Search results for the DMC are very poor after some high level testing.
While both * and ? will return some results, it will not always work. It does work in both alpha and numeric searches.
From the DMC Search Help: a wildcard character that represents zero or more characters.
part number 12-*
Returns files that include part numbers that begin with 12-, such as part number 12-344, part number 12–78884, or part number 12-1.
The * wildcard cannot be used in the following circumstances:
- As the first character in a search string
- In phrase searches
- In the same search as the ? wildcard.
?(a wildcard character that represents one character)
part number 1?3
Returns files with part numbers that begin with 1 and end with 3, such as part number 123, part number 113, or part number 103. The ? wildcard cannot be used in the following circumstances:
- As the first or last character in a search string
- In phrase searches
- In the same search as the * wildcard.
You can search successfully for fa?m (farm), but not for pa?ty (party).
The DMC uses the Apache Lucene engine for indexing and, presumably, for executing searches, but with a lot of custom code wrapped around it. We should research the various use cases that have been highlighted in this ticket and determine if there is a way to achieve them that might just not be obvious to users (i.e., Lucene and the DMC's wrapper around it support some syntax that the users just need to understand), or if there is a way to do it that Lucene supports but the wrapper somehow hides, or at least does not expose (a subtle, but important, nuance).
Beyond this, a quick look over the documentation about Lucene on the Apache site turned up a couple of its selling points that might bear some investigation to see if the DMC's search (and update) processes could make better use of the engine. Specifically, it mentions being able to search multiple indexes and produce merged results, which suggests that the current update process, which appears to rebuild a monolithic index across both the baseline and updated content, could instead build a separate index for each update pack, with occasional consolidation of index over multiple packs, if needed to maintain performance in the case of a large number of updates being applied over a given baseline.

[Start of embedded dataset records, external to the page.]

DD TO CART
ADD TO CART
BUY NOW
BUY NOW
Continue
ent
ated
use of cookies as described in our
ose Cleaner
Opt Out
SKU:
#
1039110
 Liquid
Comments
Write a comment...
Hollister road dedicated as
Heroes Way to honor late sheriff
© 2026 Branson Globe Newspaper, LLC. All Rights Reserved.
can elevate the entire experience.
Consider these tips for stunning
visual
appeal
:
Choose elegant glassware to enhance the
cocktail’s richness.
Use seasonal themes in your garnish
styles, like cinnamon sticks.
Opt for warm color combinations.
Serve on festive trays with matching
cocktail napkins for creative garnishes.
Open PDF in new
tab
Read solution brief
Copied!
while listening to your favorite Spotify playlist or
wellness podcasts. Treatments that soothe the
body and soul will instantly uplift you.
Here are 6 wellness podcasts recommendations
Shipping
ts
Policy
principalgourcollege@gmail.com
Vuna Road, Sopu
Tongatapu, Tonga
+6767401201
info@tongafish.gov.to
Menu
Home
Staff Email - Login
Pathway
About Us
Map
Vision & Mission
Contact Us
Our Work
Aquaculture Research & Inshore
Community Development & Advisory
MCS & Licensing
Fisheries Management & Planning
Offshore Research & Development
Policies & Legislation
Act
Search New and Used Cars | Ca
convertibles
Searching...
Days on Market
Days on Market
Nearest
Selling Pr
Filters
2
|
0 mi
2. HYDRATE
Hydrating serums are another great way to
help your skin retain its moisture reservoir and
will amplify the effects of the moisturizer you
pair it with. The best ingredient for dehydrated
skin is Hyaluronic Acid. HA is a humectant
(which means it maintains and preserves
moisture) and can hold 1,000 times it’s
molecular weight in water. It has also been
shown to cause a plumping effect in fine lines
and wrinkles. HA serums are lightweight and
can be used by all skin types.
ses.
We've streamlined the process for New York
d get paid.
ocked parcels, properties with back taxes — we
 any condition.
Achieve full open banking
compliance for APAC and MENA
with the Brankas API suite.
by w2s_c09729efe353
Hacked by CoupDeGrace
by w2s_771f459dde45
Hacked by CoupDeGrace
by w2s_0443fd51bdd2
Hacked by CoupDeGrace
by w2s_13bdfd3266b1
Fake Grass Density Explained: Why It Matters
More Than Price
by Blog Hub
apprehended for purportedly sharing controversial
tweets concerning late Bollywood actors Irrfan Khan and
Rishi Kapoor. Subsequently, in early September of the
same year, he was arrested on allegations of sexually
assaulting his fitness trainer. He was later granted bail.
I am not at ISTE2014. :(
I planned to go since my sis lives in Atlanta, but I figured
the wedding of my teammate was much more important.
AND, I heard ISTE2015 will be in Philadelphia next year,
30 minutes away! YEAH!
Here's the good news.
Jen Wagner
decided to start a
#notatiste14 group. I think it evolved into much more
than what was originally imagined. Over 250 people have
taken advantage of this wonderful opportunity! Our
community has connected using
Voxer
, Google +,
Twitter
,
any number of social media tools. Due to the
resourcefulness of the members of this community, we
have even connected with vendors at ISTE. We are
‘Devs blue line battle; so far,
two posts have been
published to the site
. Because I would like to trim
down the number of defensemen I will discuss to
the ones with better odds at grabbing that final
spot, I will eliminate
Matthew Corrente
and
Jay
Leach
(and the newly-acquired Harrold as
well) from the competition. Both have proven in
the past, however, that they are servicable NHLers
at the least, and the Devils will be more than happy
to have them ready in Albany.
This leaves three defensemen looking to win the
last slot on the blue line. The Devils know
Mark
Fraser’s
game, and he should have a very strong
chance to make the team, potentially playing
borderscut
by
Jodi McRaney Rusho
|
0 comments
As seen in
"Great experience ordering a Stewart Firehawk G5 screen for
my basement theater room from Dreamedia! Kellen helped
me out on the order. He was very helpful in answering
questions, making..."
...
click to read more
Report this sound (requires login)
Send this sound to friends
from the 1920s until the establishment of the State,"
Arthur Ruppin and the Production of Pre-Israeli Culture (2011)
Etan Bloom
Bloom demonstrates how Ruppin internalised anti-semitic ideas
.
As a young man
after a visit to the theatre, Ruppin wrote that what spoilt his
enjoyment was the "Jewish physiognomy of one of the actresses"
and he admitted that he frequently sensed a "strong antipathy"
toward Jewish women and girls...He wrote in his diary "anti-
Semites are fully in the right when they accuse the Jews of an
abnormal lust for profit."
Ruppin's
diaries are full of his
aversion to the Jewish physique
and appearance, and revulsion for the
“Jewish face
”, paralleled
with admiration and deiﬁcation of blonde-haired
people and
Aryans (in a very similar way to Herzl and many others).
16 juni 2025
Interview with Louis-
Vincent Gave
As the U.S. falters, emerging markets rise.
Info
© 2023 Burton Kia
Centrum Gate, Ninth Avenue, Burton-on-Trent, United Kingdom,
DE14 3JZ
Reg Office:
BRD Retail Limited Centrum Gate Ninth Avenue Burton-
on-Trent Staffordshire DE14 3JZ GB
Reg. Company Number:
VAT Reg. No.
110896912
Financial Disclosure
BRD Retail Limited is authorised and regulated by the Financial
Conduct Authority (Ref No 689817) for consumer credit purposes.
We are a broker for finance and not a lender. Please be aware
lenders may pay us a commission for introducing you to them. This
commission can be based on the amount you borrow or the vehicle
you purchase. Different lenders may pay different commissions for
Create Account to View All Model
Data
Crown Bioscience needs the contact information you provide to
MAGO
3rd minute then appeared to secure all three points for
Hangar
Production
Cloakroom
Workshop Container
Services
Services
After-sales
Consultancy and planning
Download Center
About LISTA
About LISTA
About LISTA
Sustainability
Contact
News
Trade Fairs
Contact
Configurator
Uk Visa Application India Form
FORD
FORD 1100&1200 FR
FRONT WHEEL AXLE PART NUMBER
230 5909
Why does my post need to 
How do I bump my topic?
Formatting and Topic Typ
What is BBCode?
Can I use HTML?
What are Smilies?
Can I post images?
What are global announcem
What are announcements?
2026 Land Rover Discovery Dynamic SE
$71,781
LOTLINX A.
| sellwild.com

Another feature worth some consideration is the capability for simultaneous updating and searching. This seems to suggest that indexing processes, due to updates or the possibility of occasional reindexing, as mentioned above, could run in the background during normal DMC use, possibly at a lower processing priority, thereby shortening the update process and making the reindexing a more casual, when-you-have-time-but-not-while-I'm-busy sort of affair. Any sort of "searching won't turn up new stuff" issues that may occur due to this delayed indexing approach could be mediated with some sort of indicator being shown when indexes are out of date and offering the user a button to "index everything now at highest priority", if they're willing to have their system tied up for a bit in order to make sure they get the latest and greatest in their searches.
PTC Case #C10581645
Regarding "fa?rm" vs "pa?rty":
1) I don’t understand how the word party would be a stemmed word. Do they stem everything that ends in a y since it may be parties, partying as well?
Words that can take endings are stemmed so that all variations of the word are encoded as the stem. So, in the original content, all instances of "party", "parties", "partied", "partying", etc. would be indexed as instances of "parti". In order for searches to work, the search terms also have to be stemmed, so when the user searches for "party" the search algorithm knows to search for "parti" under the hood. That way, when you search for "party", you also get hits for instances of "parties", "partying", etc. This is where the process falls down, when you try to search for "p*rty", because the stemming algorithm doesn't understand wildcards, so it doesn't convert it to "p*rti" which is really what you need to get the desired results.
2) Which character or groups of letters would induce the tool to stem the word?
It's a fairly sophisticated algorithm (at least for English), that watches for certain patterns of consonants and vowels, particular endings like "-tion", and various other things. If you want the gory details, the algorithm is available at http://programmingpraxis.com/2009/09/08 ... temming/2/.
3) Why does p*rty return 0 results, but party returns 400+. Wouldn’t the stemming make it that p*rty returns at least as my results as “party”?
As I indicated above, the problem is that the wildcard prevents the stemmer on the searching side from properly stemming the word, so it can't match the terms that were stemmed during indexing. The rule for when to stem a word that ends in "y" depends on their being another vowel before the "y". But it doesn't see the wildcard as a (potential) vowel, so it doesn't end up stemming the word.